For instance, the community process to develop Milwaukee’s Blueprint for Peace — its plan to implement community-based violence interventions and other programs — helped the city build a movement and raised the profile of violence as a public health issue across the city, says Reggie Moore, who served as director of the city’s Office of Violence Prevention from 2016 to April 2021.
“Instead of people seeing violence as an unsolvable issue we could do nothing about, it became understood that it is a systemic, learned behavior, for which new approaches can have an impact,” Moore says. “It has inspired hope.”
In Atlanta, NPU-V leaders and nonprofits appreciated how funders facilitated a community-led process to launch violence interventions, says Alfred Garner, who leads safety efforts that serve NPU-V for CHRIS 180, a local nonprofit.
"The Casey Foundation didn’t come in with a plan and say, ‘This is what we’re going to do in your community,’” Garner says. “Instead, they asked, ‘What do you want to see happen in terms of safety in this community? How can we address gun violence? How can we help address trauma?’ All these questions and answers came out of a group of elders, community leaders and other stakeholders.”
Lessons on Violence Reduction for the Field
The report’s lessons for funders and local officials who are interested in implementing and supporting community-based violence interventions include:
- Engage local community leaders and residents early and often to ensure local buy-in and community ownership of chosen solutions.

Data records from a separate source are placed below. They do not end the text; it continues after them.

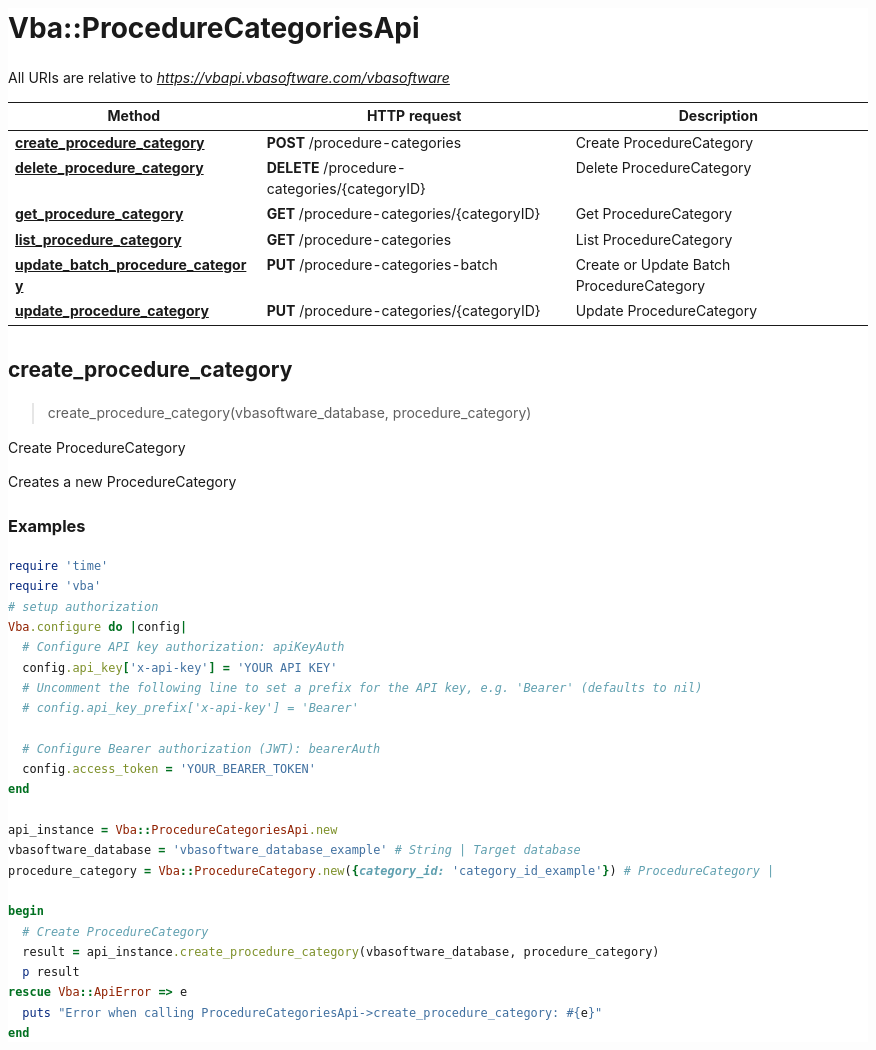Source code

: # Vba::ProcedureCategoriesApi

All URIs are relative to *https://vbapi.vbasoftware.com/vbasoftware*

| Method | HTTP request | Description |
| ------ | ------------ | ----------- |
| [**create_procedure_category**](ProcedureCategoriesApi.md#create_procedure_category) | **POST** /procedure-categories | Create ProcedureCategory |
| [**delete_procedure_category**](ProcedureCategoriesApi.md#delete_procedure_category) | **DELETE** /procedure-categories/{categoryID} | Delete ProcedureCategory |
| [**get_procedure_category**](ProcedureCategoriesApi.md#get_procedure_category) | **GET** /procedure-categories/{categoryID} | Get ProcedureCategory |
| [**list_procedure_category**](ProcedureCategoriesApi.md#list_procedure_category) | **GET** /procedure-categories | List ProcedureCategory |
| [**update_batch_procedure_category**](ProcedureCategoriesApi.md#update_batch_procedure_category) | **PUT** /procedure-categories-batch | Create or Update Batch ProcedureCategory |
| [**update_procedure_category**](ProcedureCategoriesApi.md#update_procedure_category) | **PUT** /procedure-categories/{categoryID} | Update ProcedureCategory |


## create_procedure_category

> <ProcedureCategoryVBAResponse> create_procedure_category(vbasoftware_database, procedure_category)

Create ProcedureCategory

Creates a new ProcedureCategory

### Examples

```ruby
require 'time'
require 'vba'
# setup authorization
Vba.configure do |config|
  # Configure API key authorization: apiKeyAuth
  config.api_key['x-api-key'] = 'YOUR API KEY'
  # Uncomment the following line to set a prefix for the API key, e.g. 'Bearer' (defaults to nil)
  # config.api_key_prefix['x-api-key'] = 'Bearer'

  # Configure Bearer authorization (JWT): bearerAuth
  config.access_token = 'YOUR_BEARER_TOKEN'
end

api_instance = Vba::ProcedureCategoriesApi.new
vbasoftware_database = 'vbasoftware_database_example' # String | Target database
procedure_category = Vba::ProcedureCategory.new({category_id: 'category_id_example'}) # ProcedureCategory | 

begin
  # Create ProcedureCategory
  result = api_instance.create_procedure_category(vbasoftware_database, procedure_category)
  p result
rescue Vba::ApiError => e
  puts "Error when calling ProcedureCategoriesApi->create_procedure_category: #{e}"
end
```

- Build trust and relationships. Patience with the process and building relationships helps ensure solutions have strong roots that will grow. Providing for adaptability and evaluation of what does and does not work can build more effective and more sustainable strategies.
- Ensure that partners are willing to dedicate significant time and resources to shift to community-driven, prevention-focused approaches from more traditional law enforcement and punitive measures that are deeply ingrained and heavily resourced.
- Provide residents with opportunities to learn from peers in other locations who have successfully implemented prevention solutions.
Addressing Violence to Spur Community Change and Promote Equity
Safety is vital to building healthy, thriving communities in Atlanta, Milwaukee and communities across the nation. When people feel safe, they are more likely to trust public systems and access needed services, engage and advocate on behalf of their neighborhoods and pursue life and career goals.
Addressing violence is also key to building racial equity. Gun violence does not affect everyone equally, including in Atlanta and Milwaukee. Mirroring national trends, more than 80% of homicide victims in both cities in 2020 were Black males, many of them youth and young adults.
“It’s impossible for communities of color to thrive when they are not safe,” Hiers says. “Community-based violence interventions offer a proven path that does not focus on punitive measures or create interactions with the criminal-justice system. We hope that funders and public systems begin to acknowledge these programs’ effectiveness and join us in supporting them.”